### Reading passage
◇ ◇ ◇

Apply Scanno Checks (1-3 hr.)

Save to version 08.

See this topic for usage of the scanno checks.

  • Use Tools>Stealth Scannos...
    • Start scanno searching based on eng-common.rc. Work through the list.
    • Apply scanno searching based on misspelled.rc. Work through the list.
    • Apply scanno searching based on regex.rc. Work through the list.

Apply Bookloupe (10-45 min.)

Save to version 09.

Start the Gutcheck Process.


Work through the list, correcting as appropriate.

Apply Spellcheck (30-90 min.)

Save to version 10.

Start the spellcheck process.

Be sure to add the Good Words List to the dictionary

Proceed through the document, correcting words or adding them to the project dictionary as appropriate.

Fix Sidenotes (0-? hr.)

Save to version 11.

Read the discussion. Step through sidenotes with: Search&Replace of [S, not regex, not whole word, ignore case. Click Search to find each Sidenote.

  • Compare to page image. Move note above paragraph if feasible.
  • Otherwise, position it above the sentence to which it applies, with blank lines to prevent rewrapping if you decide that is best.

Fix Footnotes (0-? hr.)

Save to version 12.

Read the discussion and follow the steps on this page.

Fix Poetry Line Numbers (0-20 min.)

Save to version 13.

If the book has poetry that uses line numbers, read this page and align the line numbers consistently.

Check balanced markup

Save to version 14.

  • Find Orphaned Markup Search>Find Orphaned DP Markup...
  • Correct the error and click search until no more are found.

Consider page numbers

Save to version 15.

Consider whether you want visible page numbers in the text versions as well as the html version. This is not generally advisable, nor is it generally welcomed by PPV/WW, but there are exceptions. If you do want them in both versions, then now is the time to put them there, before forking the files below.

Curly quotes.

Save to version 16.

You want curly quotes in both the TXT and html version. Now is the time to put them in, before the split between TXT and HTML. There is advice about how to do this in the PPTools/Curly_Quotes_Versus_Straight_Quotes.

It is built in under the Txt menu.

◇ ◇ ◇

### Stored data
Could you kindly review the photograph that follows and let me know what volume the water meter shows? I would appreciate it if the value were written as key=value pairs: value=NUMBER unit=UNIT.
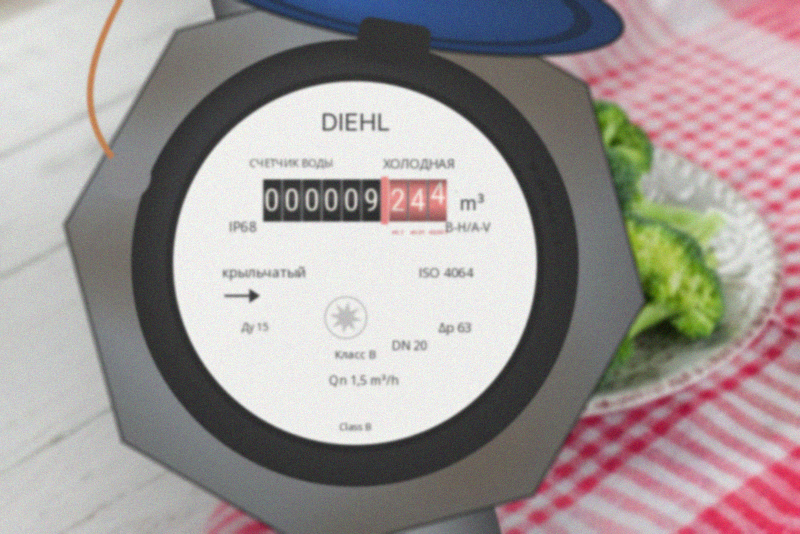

◇ ◇ ◇

### Task objective
Please extend the post-processing checklist onward from its last line, keeping its style. The data isn't needed for this.

### Written response
  • Txt > Convert to Curly Quotes

Generally, it does a good job. When it is confused it leaves a @ to draw your attention

  • Txt > Curly Quote Corrections and tear off the menu
    • Select Next @ Line and work through the document

In the curly quotes selection, work through Select Next Straight Single Quote.

The Curly Quote Correction does not try to convert leading single quotes. It's too hard to differentiate the beginning of a quote and an apostrophe.

When done, search for "\s‘" in case you made a mistake and put a quote where a apostrophe was appropriate.

Online PPTxt

Save to Version 17.

The online PPTxt available at the PP Workbench

is very helpful at finding variations in spelling/hyphenation.

Save Edited Markup and fork for text/HTML (2 min.)

Save to version 20. It's a nice round number

  • Save any unsaved changes in bookname.txt.
  • Use File>Save a Copy As to make bookname.html
This will be the starting file for the HTML version. You can also use it as fallback in case you mess up and need to start the following steps over.
  • Re-open bookname.txt (if not still open).

Text processing

User:SF2001/Guiguts PP Process/Text

HTML processing

User:SF2001/Guiguts PP Process/HTML

PPComp HTML versus Text

Run PPComp to compare HTML and text. Are all differences explainable?

Smooth Reading

When you're pretty satisfied with the way your project looks you should submit your project for smooth reading if you think it is appropriate.

More information is here: Smooth Reading for Post Processors

It is suggested at least the text and HTML be uploaded as some smoothers do only text and some only do HTML.

It would be good idea to also include the MOBI and EPUB: This may gather more smoothers and forces you to generate and at least give a cursory check of those files.

Prepare for PPV

Some clues from my mentor



Upload the Finished Project

  • Prepare a new folder with a short name. The name you choose doesn't matter because it is only needed to create a zip file. The zip file itself is renamed automatically during upload.
  • Move into it only the files to be uploaded:
    • All filenames should contain lowercase letters only.
    • text file(s) bookname.txt
    • bookname.html
    • the images folder if there are images
    • Do not include
      • original images or page images
      • any work files or scratch files or auto-backup editions.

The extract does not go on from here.